◆ **Data for this exercise**:

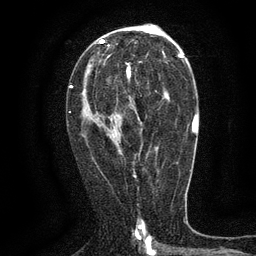
Breast MRI (dynamic contrast-enhanced), one axial slice; slice 75 of 134 in the series (ordered by position); cropped to one breast; dynamic contrast-enhanced series, time point 2 of 6 at this slice position (early post-contrast); 3 T; TE 2.7 ms, TR 5.5 ms; 256 × 256 image matrix, field of view 160 × 160 mm. Female patient.
Structures marked on this image (semi-automatically segmented with operator editing):
- enhancing-tissue mask used for the functional tumour volume (all voxels passing the contrast-enhancement thresholds inside the analysis volume; usually the tumour): bounding box <118,64,167,117> (left, top, right, bottom; pixels)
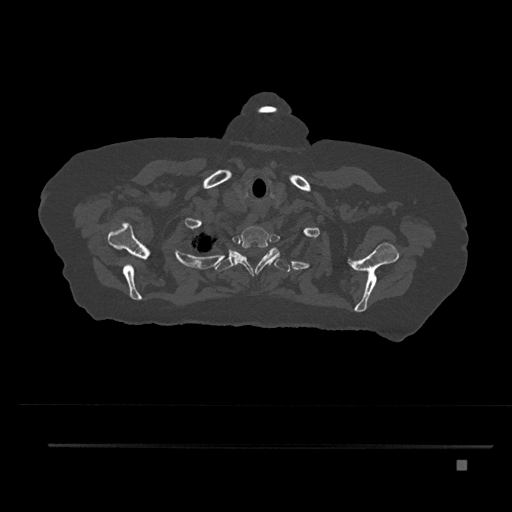
CT including the spine, one axial slice. Slice 687 of 797 in the series (ordered by position). 120 kVp. Bone window (W 1800 / L 400 HU). 512 × 512 image matrix, field of view 437 × 437 mm. Female patient, age 76 years. Case-level facts recorded for this patient, not image findings: primary cancer: lung; vertebrae with lytic lesions (as recorded): T11, L3.
Outlined on this slice (semi-automatically segmented with operator editing):
- T1 vertebra: bounding box [x1, y1, x2, y2] px = [232, 226, 280, 276]
- T2 vertebra: [207, 247, 290, 272]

◆ **Exercise prompt**:
Copy out all lines above that include the string "series".

◆ **Problem solution**:
Breast MRI (dynamic contrast-enhanced), one axial slice; slice 75 of 134 in the series (ordered by position); cropped to one breast; dynamic contrast-enhanced series, time point 2 of 6 at this slice position (early post-contrast); 3 T; TE 2.7 ms, TR 5.5 ms; 256 × 256 image matrix, field of view 160 × 160 mm. Female patient.
CT including the spine, one axial slice. Slice 687 of 797 in the series (ordered by position). 120 kVp. Bone window (W 1800 / L 400 HU). 512 × 512 image matrix, field of view 437 × 437 mm. Female patient, age 76 years. Case-level facts recorded for this patient, not image findings: primary cancer: lung; vertebrae with lytic lesions (as recorded): T11, L3.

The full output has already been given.